■ **Requirements**
**A.** In the VP-29 squadron history, where was VP-911 established?
**B.** Reproduce the VP-29 squadron history word for word from "VP-29 was a" to "18 January 1950.".
**C.** Write the next part of the VP-29 squadron history, picking up right after its last sentence.

■ **Passage shown**
# # # #

VP-29 was a Patrol Squadron of the U.S. Navy. The squadron was established as Patrol Squadron 911 (VP-911) on 6 July 1946, redesignated Medium Patrol Squadron (Landplane) 61 (VP-ML-61) on 15 November 1946, redesignated Patrol Squadron 812 (VP-812) in February 1950, redesignated Patrol Squadron 29 (VP-29) on 27 August 1952 and disestablished on 1 November 1955. It was the second squadron to be designated VP-29, the first VP-29 was disestablished on 18 January 1950.

Operational history
6 July 1946: VP-911 was established at NAS Minneapolis, Minnesota, as a reserve training squadron, flying PV-2 Harpoons and PBY-5A/6A Catalinas. The squadron aircraft allowance was nine aircraft, but seldom exceeded more than seven operational aircraft.

# # # #

■ **Extracted entries**
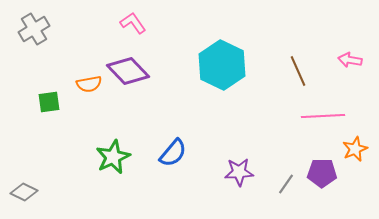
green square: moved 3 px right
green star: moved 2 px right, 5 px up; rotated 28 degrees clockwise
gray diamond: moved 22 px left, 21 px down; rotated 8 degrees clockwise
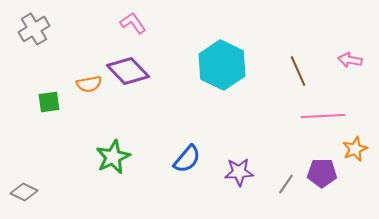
blue semicircle: moved 14 px right, 6 px down
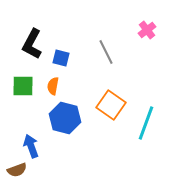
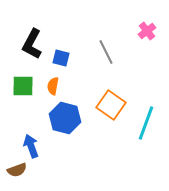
pink cross: moved 1 px down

# # # #

■ **Responses**
**A.** At NAS Minneapolis, Minnesota.

**B.**
VP-29 was a Patrol Squadron of the U.S. Navy. The squadron was established as Patrol Squadron 911 (VP-911) on 6 July 1946, redesignated Medium Patrol Squadron (Landplane) 61 (VP-ML-61) on 15 November 1946, redesignated Patrol Squadron 812 (VP-812) in February 1950, redesignated Patrol Squadron 29 (VP-29) on 27 August 1952 and disestablished on 1 November 1955. It was the second squadron to be designated VP-29, the first VP-29 was disestablished on 18 January 1950.

**C.**
20 July 1950: The squadron was called to active duty along with 13 other Reserve squadrons as a result of the outbreak of the Korean War on 25 June 1950. The squadron remained at NAS Minneapolis until orders were received to transfer to a new home port at NAS Whidbey Island, Washington.
31 July – October 1950: VP-812 settled into its new home port at NAS Whidbey Island and began training for transition to the new P2V-2 Neptune patrol bomber. By October 1950 the squadron had received nine new aircraft from the factory.
8 November 1950: VP-812 deployed on its first operational assignment since its recall to active duty, arriving at NAS Kodiak, Alaska, with nine P2V-2s.
27 September 1952: The squadron deployed to NAS Atsugi, Japan, providing patrol sector coverage in the Sea of Japan and along the coasts of Korea in support of UN forces.
January – April 1953: The squadron was classified under “Patrol Squadrons, Mining,” reflecting a specialty practiced by only three other Pacific Fleet squadrons (VPs 4, 9 and 19).
5 April 1953: The squadron returned to NAS Whidbey Island after completing over 500 combat missions in Korea during a six-month deployment, averaging 40 missions per crew, 500 hours per crewman.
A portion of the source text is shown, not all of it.